## What you will do
Write out, from the entries below, exactly the lines that run between the lines holding "the tall light" and "the street lamp at pixel 507", inclusive, and stop there.

Saved data entries:

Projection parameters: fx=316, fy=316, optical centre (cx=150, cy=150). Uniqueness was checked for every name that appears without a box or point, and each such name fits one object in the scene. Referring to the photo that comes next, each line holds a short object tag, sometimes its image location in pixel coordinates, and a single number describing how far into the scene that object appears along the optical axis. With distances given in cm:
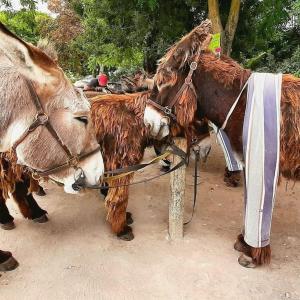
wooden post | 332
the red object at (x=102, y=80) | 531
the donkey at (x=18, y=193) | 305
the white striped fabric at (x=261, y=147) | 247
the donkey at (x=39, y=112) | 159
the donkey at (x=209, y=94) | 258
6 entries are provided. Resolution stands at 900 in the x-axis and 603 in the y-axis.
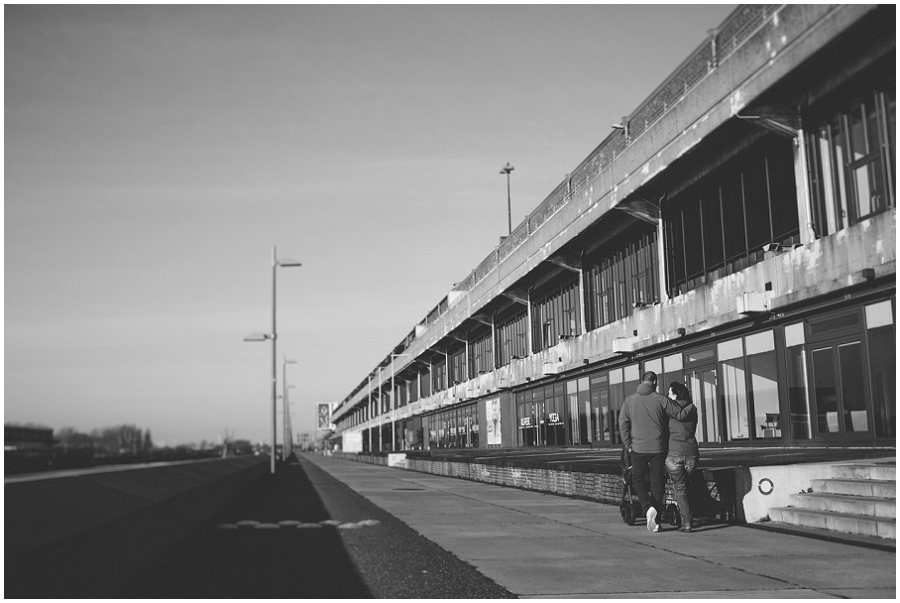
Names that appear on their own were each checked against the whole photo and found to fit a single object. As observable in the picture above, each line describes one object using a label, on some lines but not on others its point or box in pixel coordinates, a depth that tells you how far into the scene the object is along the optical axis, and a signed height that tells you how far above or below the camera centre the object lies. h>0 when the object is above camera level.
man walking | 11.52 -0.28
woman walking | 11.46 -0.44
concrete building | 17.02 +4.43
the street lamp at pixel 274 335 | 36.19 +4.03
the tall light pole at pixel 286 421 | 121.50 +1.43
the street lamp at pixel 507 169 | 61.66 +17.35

* * *

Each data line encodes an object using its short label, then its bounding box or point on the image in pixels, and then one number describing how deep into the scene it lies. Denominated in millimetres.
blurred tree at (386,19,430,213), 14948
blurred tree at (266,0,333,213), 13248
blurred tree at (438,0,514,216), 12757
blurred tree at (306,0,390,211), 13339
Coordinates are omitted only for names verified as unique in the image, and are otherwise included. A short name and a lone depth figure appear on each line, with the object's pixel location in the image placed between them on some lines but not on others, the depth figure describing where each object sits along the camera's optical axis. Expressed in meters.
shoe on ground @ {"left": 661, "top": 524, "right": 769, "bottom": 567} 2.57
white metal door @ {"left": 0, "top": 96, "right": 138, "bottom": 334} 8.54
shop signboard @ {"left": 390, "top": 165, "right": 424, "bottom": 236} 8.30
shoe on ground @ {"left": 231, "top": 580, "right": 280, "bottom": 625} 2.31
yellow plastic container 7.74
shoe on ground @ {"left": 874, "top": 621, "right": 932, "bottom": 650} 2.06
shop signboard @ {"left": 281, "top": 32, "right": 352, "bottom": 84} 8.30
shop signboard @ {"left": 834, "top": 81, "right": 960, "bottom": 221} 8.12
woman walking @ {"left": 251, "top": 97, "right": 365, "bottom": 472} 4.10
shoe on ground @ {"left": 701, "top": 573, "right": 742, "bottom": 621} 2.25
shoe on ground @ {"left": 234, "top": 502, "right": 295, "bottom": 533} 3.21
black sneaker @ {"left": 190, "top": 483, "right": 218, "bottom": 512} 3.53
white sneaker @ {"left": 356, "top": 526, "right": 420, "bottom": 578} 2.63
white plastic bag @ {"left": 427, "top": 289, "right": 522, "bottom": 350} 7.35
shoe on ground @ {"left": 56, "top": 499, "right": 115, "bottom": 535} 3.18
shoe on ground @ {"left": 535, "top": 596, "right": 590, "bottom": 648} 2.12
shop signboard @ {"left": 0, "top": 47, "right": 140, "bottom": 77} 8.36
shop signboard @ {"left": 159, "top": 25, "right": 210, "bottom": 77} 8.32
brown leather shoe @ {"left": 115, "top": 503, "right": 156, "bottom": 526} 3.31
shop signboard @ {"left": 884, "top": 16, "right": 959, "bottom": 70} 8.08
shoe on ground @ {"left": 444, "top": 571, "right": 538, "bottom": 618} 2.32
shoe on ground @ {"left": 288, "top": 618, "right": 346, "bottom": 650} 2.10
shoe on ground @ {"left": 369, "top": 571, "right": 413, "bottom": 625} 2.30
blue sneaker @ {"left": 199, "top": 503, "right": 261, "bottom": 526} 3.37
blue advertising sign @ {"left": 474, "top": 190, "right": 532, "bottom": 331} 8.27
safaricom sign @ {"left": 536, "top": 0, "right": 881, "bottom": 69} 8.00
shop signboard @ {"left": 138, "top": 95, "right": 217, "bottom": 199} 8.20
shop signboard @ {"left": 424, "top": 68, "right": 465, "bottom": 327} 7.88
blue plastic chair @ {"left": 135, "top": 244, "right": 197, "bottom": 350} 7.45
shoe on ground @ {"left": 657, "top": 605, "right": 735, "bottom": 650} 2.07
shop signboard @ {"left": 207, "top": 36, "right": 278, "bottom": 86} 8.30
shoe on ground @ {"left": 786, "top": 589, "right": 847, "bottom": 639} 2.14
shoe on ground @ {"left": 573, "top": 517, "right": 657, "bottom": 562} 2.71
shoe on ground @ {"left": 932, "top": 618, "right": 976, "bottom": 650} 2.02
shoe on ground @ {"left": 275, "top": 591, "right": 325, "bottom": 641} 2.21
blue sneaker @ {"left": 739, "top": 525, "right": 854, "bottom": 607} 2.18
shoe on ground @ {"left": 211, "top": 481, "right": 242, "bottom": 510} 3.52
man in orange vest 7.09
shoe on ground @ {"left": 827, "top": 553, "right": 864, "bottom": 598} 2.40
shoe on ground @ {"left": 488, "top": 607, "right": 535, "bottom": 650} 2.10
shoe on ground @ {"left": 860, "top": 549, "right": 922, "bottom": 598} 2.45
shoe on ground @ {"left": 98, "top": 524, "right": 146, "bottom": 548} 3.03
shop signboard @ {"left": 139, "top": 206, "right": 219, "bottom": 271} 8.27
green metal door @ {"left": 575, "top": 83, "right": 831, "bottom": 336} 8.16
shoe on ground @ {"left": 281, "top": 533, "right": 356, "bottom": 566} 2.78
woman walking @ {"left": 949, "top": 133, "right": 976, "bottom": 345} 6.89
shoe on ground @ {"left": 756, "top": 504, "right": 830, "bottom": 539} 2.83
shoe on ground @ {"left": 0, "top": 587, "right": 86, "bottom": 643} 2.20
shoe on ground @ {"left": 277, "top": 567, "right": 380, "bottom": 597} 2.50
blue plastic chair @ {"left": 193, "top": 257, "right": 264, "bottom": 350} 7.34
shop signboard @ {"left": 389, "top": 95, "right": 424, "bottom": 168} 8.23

## Result of this exercise
the tall light pole at pixel 286 421 | 121.50 +1.43
the street lamp at pixel 507 169 | 61.66 +17.35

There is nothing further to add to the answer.